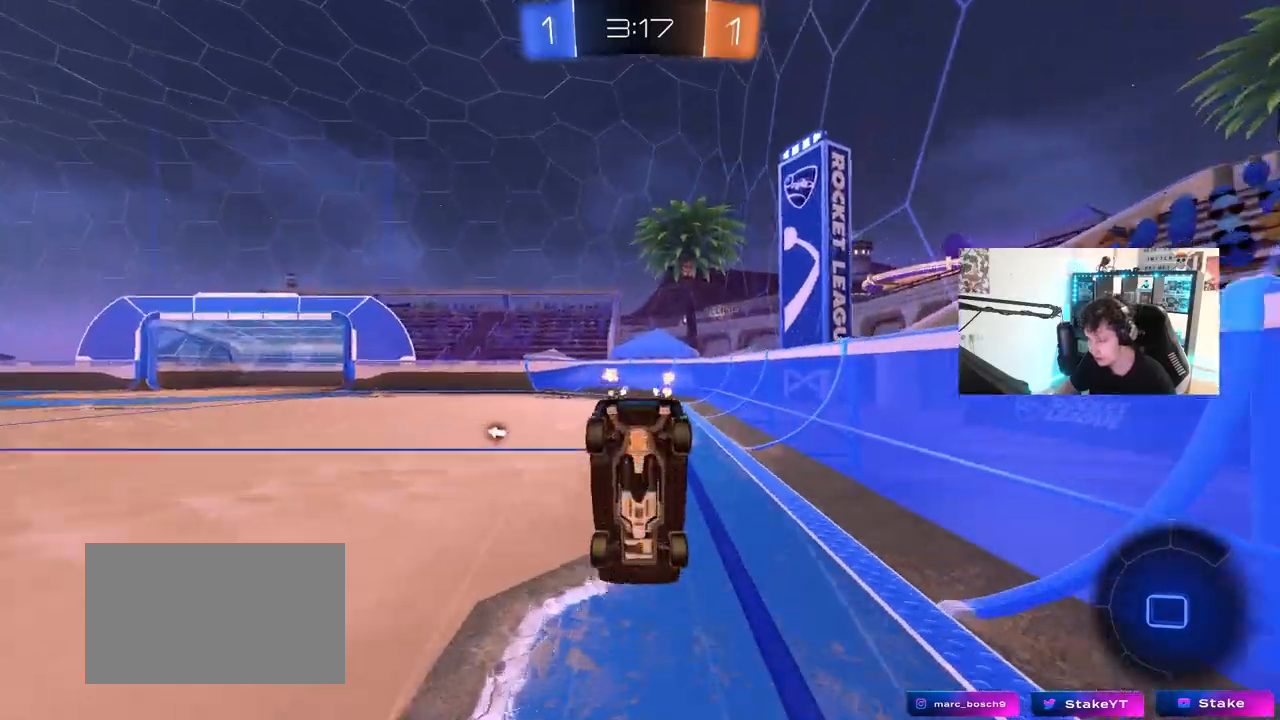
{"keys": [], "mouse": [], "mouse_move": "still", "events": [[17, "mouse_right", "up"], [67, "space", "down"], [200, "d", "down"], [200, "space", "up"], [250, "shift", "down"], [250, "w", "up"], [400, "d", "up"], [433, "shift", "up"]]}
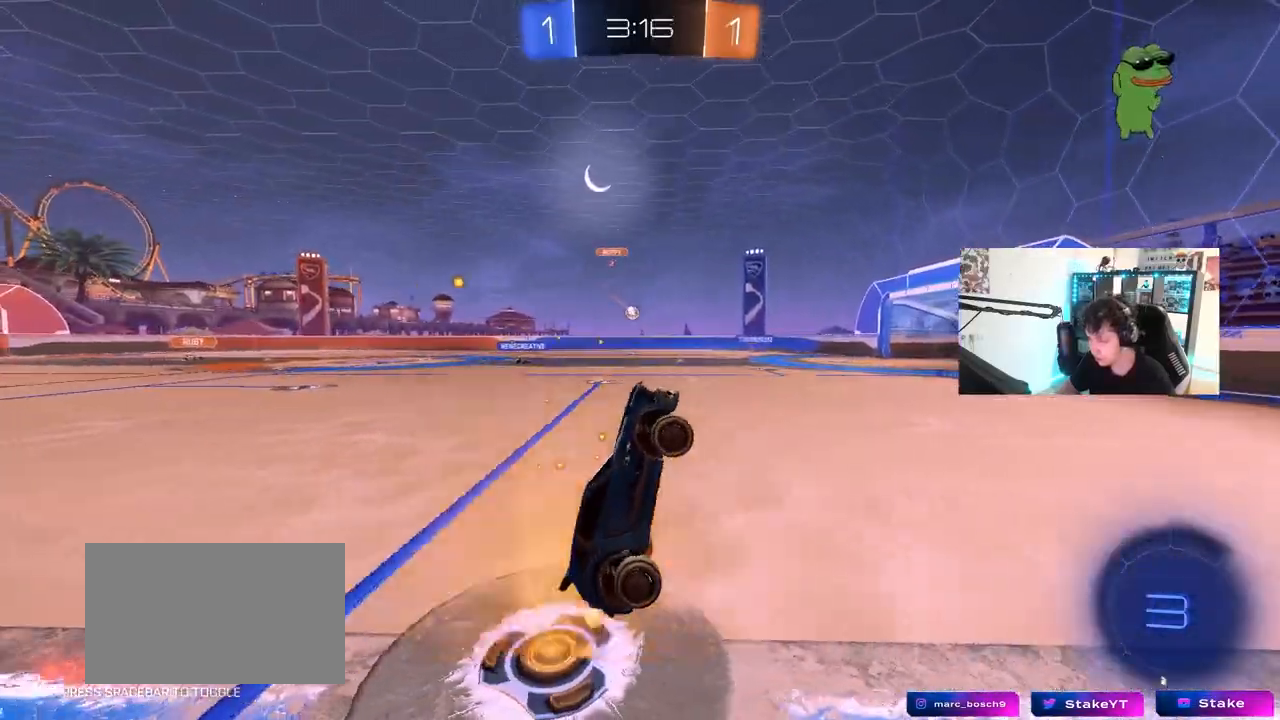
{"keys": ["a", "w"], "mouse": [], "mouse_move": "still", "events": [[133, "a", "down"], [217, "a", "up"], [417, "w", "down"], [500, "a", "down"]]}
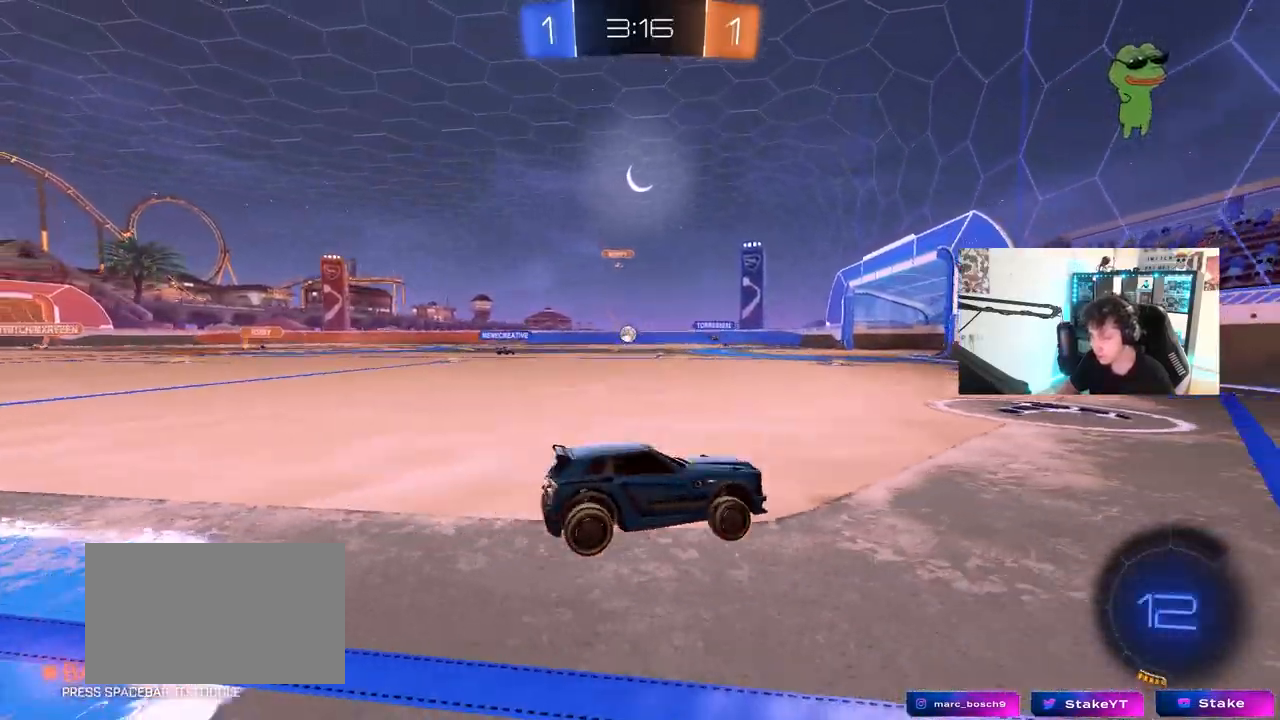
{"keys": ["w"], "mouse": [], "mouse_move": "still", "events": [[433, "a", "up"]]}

----

Look through the data above. Find each line with the string "down" and copy it.

RESULT:
{"keys": [], "mouse": [], "mouse_move": "still", "events": [[17, "mouse_right", "up"], [67, "space", "down"], [200, "d", "down"], [200, "space", "up"], [250, "shift", "down"], [250, "w", "up"], [400, "d", "up"], [433, "shift", "up"]]}
{"keys": ["a", "w"], "mouse": [], "mouse_move": "still", "events": [[133, "a", "down"], [217, "a", "up"], [417, "w", "down"], [500, "a", "down"]]}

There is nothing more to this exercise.